In cases such as these, even if the DPP determines that the social media post was a violation of section 195(5)(a) of the Cybercrime Act No. 16 of 2018, specifically on using a computer system to humiliate a person; the DPP’s has to review the matter in the broader context before recommending a charge against a sitting Member of Parliament (A Member of the Legislature) and a serving GDF officer, on a matter linked to policy, that was made by the Executive.
The DPP owes it to Guyana and the people of Guyana, to conduct the business of the criminal justice system, not only in a fair and unbiased manner, but with the highest level of responsible behaviour. This matter should have never reached the DPP. If a Guyana Defence Force officer, has an issue with any Member of Parliament, that is linked to a policy issue, as in this case, Guyana ought to have various systems/options for redress for that officer.

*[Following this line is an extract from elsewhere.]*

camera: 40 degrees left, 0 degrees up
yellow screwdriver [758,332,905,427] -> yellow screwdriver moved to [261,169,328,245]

The President is the Commander-in-Chief, as well as the Head of the Government/Executive, which makes policies; and he is also the President of the country, with responsibility for overseeing national security matters. Therefore, in my view, the DPP has entangled the criminal justice system in a political and national policy matter, which also has national security implications.

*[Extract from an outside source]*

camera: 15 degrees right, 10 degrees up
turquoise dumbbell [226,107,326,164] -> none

Colonel Omar Khan is not an ordinary citizen, he is a military officer, he therefore carries a burden of the responsibility, over and above that of the ordinary citizen, which is to protect every Guyanese citizen; irrespective of their race, ethnicity, religion, or whichever political party they may represent, that burden is also extended to the Guyana Defence Force as a national security institution.

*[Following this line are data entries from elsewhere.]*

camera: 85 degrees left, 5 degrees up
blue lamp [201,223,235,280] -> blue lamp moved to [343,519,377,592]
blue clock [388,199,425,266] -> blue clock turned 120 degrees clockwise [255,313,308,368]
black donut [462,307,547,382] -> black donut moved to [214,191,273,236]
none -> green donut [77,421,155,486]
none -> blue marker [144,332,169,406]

As such, while Colonel Omar Khan has a right to file a complaint in this matter and to seek a course of redress, I submit that the course of redress sought in this matter, and the decision of the DPP to charge the Member of Parliament is not the proper mechanism for redress, in this instance.
Serving GDF officers must never be of the view that they have the scope to bring criminal charges against Members of Parliament, be they from the government or Opposition in matters linked to government policies, and more specifically, of a national security nature. However, they must be confident that their rights as citizens will not be violated, even by Members of Parliament; and if that happens, there are options available for redress which would not negatively impact on the burden they carry as military officers, confidence in their unbiased involvement in the national security programme and does not conflict with the power structures in the society. This matter impacts negatively on the power structures of the society and the Guyana Defence Force is caught in the middle.
The used of the criminal justice system to solve political and some policy issues, particularly between the government and the Opposition, is becoming a matter of growing concern, and is bordering on an abuse of the criminal justice system. It also reflects a deficit in the capacity and capabilities of both government and the Opposition, on a wider range of mechanisms, approaches and tools which can be utilized to resolve political and policy issues. This must not be limited to the justice system.
I would humbly suggest that President Irfaan Ali seek assistance from the international community, to build the capacity and capabilities of both the government and Opposition/Members of Parliament, on factors and key considerations which should influence decision-making, governance and problem-solving; this will result in a reduction of the unwarranted burden on the justice system to mitigate and resolve political and policy matters and which invariably, increases conflicts in the society.
Finally, when it comes to matters such as these, the line must be clearly drawn between politics and national governance.